En combinant des enregistrements du cerveau entier à l'échelle de la cellule unique chez des larves de poisson-zèbre et des méthodes d'apprentissage statistique, les chercheurs ont démontré que les variations de l'activité cérébrale qui se produisent naturellement, c'est-à-dire sans stimulation extérieure, partagent une structure commune entre animaux. En effet, le cerveau n'est jamais totalement « au repos » : même lorsqu'un animal ne reçoit pas de stimulation particulière et n'effectue aucune action spécifique, les neurones continuent de générer des schémas d'activité organisés.
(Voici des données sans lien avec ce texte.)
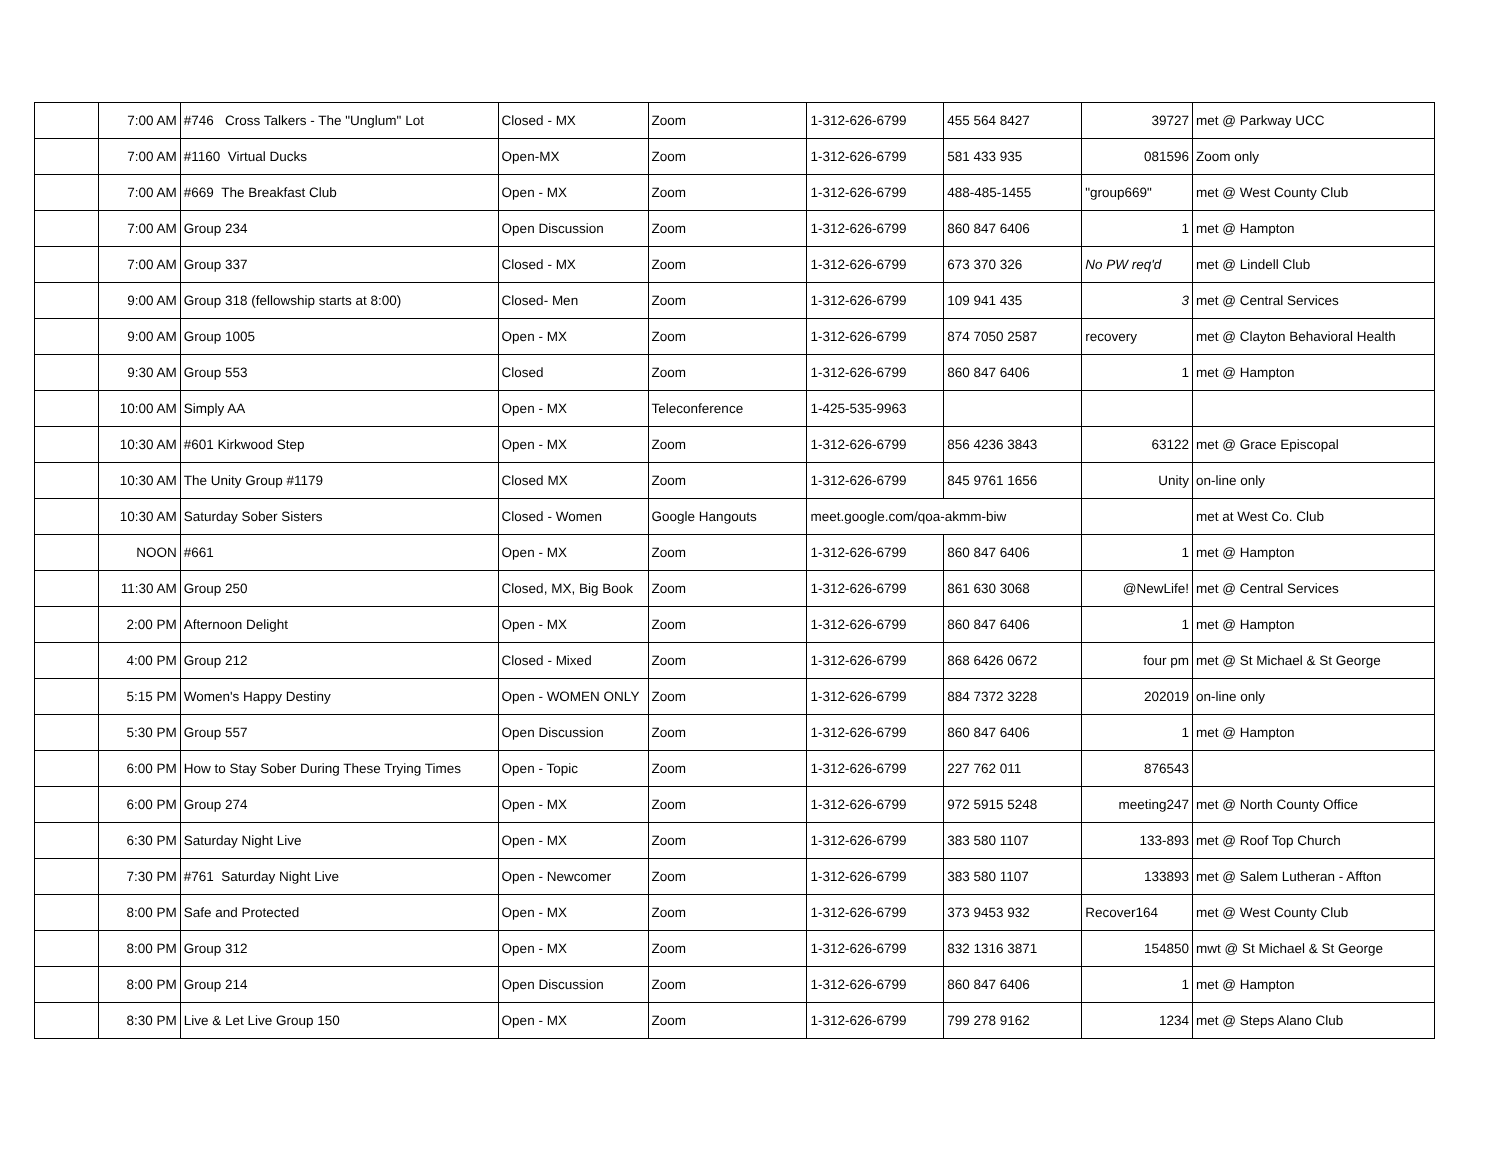| | 7:00 AM | #746 Cross Talkers - The "Unglum" Lot | Closed - MX | Zoom | 1-312-626-6799 | 455 564 8427 | 39727 | met @ Parkway UCC |
| | 7:00 AM | #1160 Virtual Ducks | Open-MX | Zoom | 1-312-626-6799 | 581 433 935 | 081596 | Zoom only |
| | 7:00 AM | #669 The Breakfast Club | Open - MX | Zoom | 1-312-626-6799 | 488-485-1455 | "group669" | met @ West County Club |
| | 7:00 AM | Group 234 | Open Discussion | Zoom | 1-312-626-6799 | 860 847 6406 | 1 | met @ Hampton |
| | 7:00 AM | Group 337 | Closed - MX | Zoom | 1-312-626-6799 | 673 370 326 | No PW req'd | met @ Lindell Club |
| | 9:00 AM | Group 318 (fellowship starts at 8:00) | Closed- Men | Zoom | 1-312-626-6799 | 109 941 435 | 3 | met @ Central Services |
| | 9:00 AM | Group 1005 | Open - MX | Zoom | 1-312-626-6799 | 874 7050 2587 | recovery | met @ Clayton Behavioral Health |
| | 9:30 AM | Group 553 | Closed | Zoom | 1-312-626-6799 | 860 847 6406 | 1 | met @ Hampton |
| | 10:00 AM | Simply AA | Open - MX | Teleconference | 1-425-535-9963 | | | |
| | 10:30 AM | #601 Kirkwood Step | Open - MX | Zoom | 1-312-626-6799 | 856 4236 3843 | 63122 | met @ Grace Episcopal |
| | 10:30 AM | The Unity Group #1179 | Closed MX | Zoom | 1-312-626-6799 | 845 9761 1656 | Unity | on-line only |
| | 10:30 AM | Saturday Sober Sisters | Closed - Women | Google Hangouts | meet.google.com/qoa-akmm-biw | | | met at West Co. Club |
| | NOON | #661 | Open - MX | Zoom | 1-312-626-6799 | 860 847 6406 | 1 | met @ Hampton |
| | 11:30 AM | Group 250 | Closed, MX, Big Book | Zoom | 1-312-626-6799 | 861 630 3068 | @NewLife! | met @ Central Services |
| | 2:00 PM | Afternoon Delight | Open - MX | Zoom | 1-312-626-6799 | 860 847 6406 | 1 | met @ Hampton |
| | 4:00 PM | Group 212 | Closed - Mixed | Zoom | 1-312-626-6799 | 868 6426 0672 | four pm | met @ St Michael & St George |
| | 5:15 PM | Women's Happy Destiny | Open - WOMEN ONLY | Zoom | 1-312-626-6799 | 884 7372 3228 | 202019 | on-line only |
| | 5:30 PM | Group 557 | Open Discussion | Zoom | 1-312-626-6799 | 860 847 6406 | 1 | met @ Hampton |
| | 6:00 PM | How to Stay Sober During These Trying Times | Open - Topic | Zoom | 1-312-626-6799 | 227 762 011 | 876543 | |
| | 6:00 PM | Group 274 | Open - MX | Zoom | 1-312-626-6799 | 972 5915 5248 | meeting247 | met @ North County Office |
| | 6:30 PM | Saturday Night Live | Open - MX | Zoom | 1-312-626-6799 | 383 580 1107 | 133-893 | met @ Roof Top Church |
| | 7:30 PM | #761 Saturday Night Live | Open - Newcomer | Zoom | 1-312-626-6799 | 383 580 1107 | 133893 | met @ Salem Lutheran - Affton |
| | 8:00 PM | Safe and Protected | Open - MX | Zoom | 1-312-626-6799 | 373 9453 932 | Recover164 | met @ West County Club |
| | 8:00 PM | Group 312 | Open - MX | Zoom | 1-312-626-6799 | 832 1316 3871 | 154850 | mwt @ St Michael & St George |
| | 8:00 PM | Group 214 | Open Discussion | Zoom | 1-312-626-6799 | 860 847 6406 | 1 | met @ Hampton |
| | 8:30 PM | Live & Let Live Group 150 | Open - MX | Zoom | 1-312-626-6799 | 799 278 9162 | 1234 | met @ Steps Alano Club |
Ces approches ont permis d'identifier des motifs récurrents dans les données et de mettre en évidence des groupes de neurones s'activant ensemble de façon coordonnée. Réparties dans différentes régions du cerveau, ces « assemblées cellulaires » se retrouvent d'un animal à l'autre et constituent les briques élémentaires de l'activité cérébrale.
Les chercheurs ont également développé un nouvel algorithme, appelé LaRBM (Latent-aligned Restricted Boltzmann Machine), permettant de comparer directement l'activité cérébrale entre individus. Grâce à cette approche, il désormais possible de traduire virtuellement un motif d'activité observé chez un poisson dans le cerveau d'un autre poisson, tout en conservant sa cohérence spatiale et statistique.
Figure : Chez la larve de poisson-zèbre, l'activité de dizaines de milliers de neurones peut être enregistrée dans tout le cerveau. Mais les neurones des deux individus ne peuvent pas être comparés un à un. La méthode LaRBM apprend donc non pas une correspondance neurone par neurone, mais un espace commun de motifs d'activité : des groupes de neurones qui s'activent ensemble. Un état cérébral observé chez un poisson peut alors être encodé dans cet espace commun des représentations, puis décodé sous forme d'un état plausible dans le cerveau d'un autre poisson. © M. Dommanget-Kott, J. Fernandez-de-Cossio-Diaz, G. Faye-Bédrin, G. Debrégeas, & V. Bormuth, PNAS 2026
Ces travaux suggèrent que les cerveaux des vertébrés utilisent des principes d'organisation communs pour représenter leurs états internes, même lorsque les neurones ne peuvent pas être comparés un à un entre individus. Ils révèlent ainsi l'existence d'un « code » partagé de l'activité cérébrale spontanée.